▸ Page-level text extractions:

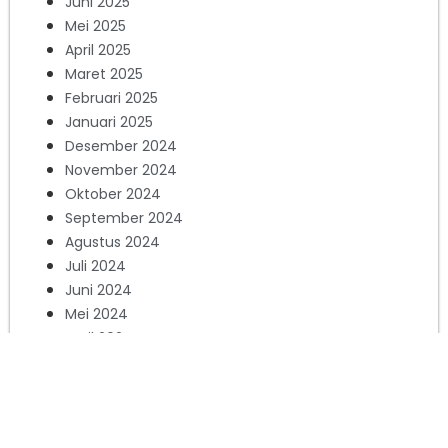
Juni 2025
Mei 2025
April 2025
Maret 2025
Februari 2025
Januari 2025
Desember 2024
November 2024
Oktober 2024
September 2024
Agustus 2024
Juli 2024
Juni 2024
Mei 2024
April 2024
Maret 2024
Februari 2024
Januari 2024
Desember 2023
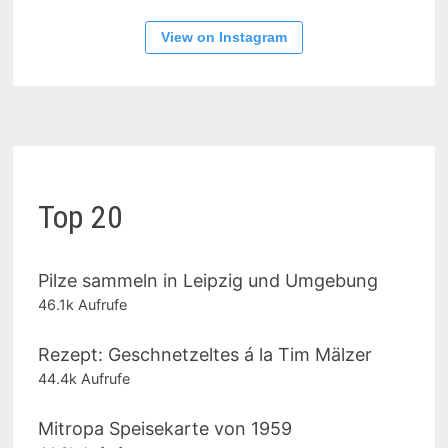
View on Instagram
Top 20
Pilze sammeln in Leipzig und Umgebung
46.1k Aufrufe
Rezept: Geschnetzeltes á la Tim Mälzer
44.4k Aufrufe
Mitropa Speisekarte von 1959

▸ TRY IT: Every word of the data should be reproduced exactly; please omit any pictures.

▸ WRITTEN REPLY:
Juni 2025
Mei 2025
April 2025
Maret 2025
Februari 2025
Januari 2025
Desember 2024
November 2024
Oktober 2024
September 2024
Agustus 2024
Juli 2024
Juni 2024
Mei 2024
April 2024
Maret 2024
Februari 2024
Januari 2024
Desember 2023
View on Instagram
Top 20
Pilze sammeln in Leipzig und Umgebung
46.1k Aufrufe
Rezept: Geschnetzeltes á la Tim Mälzer
44.4k Aufrufe
Mitropa Speisekarte von 1959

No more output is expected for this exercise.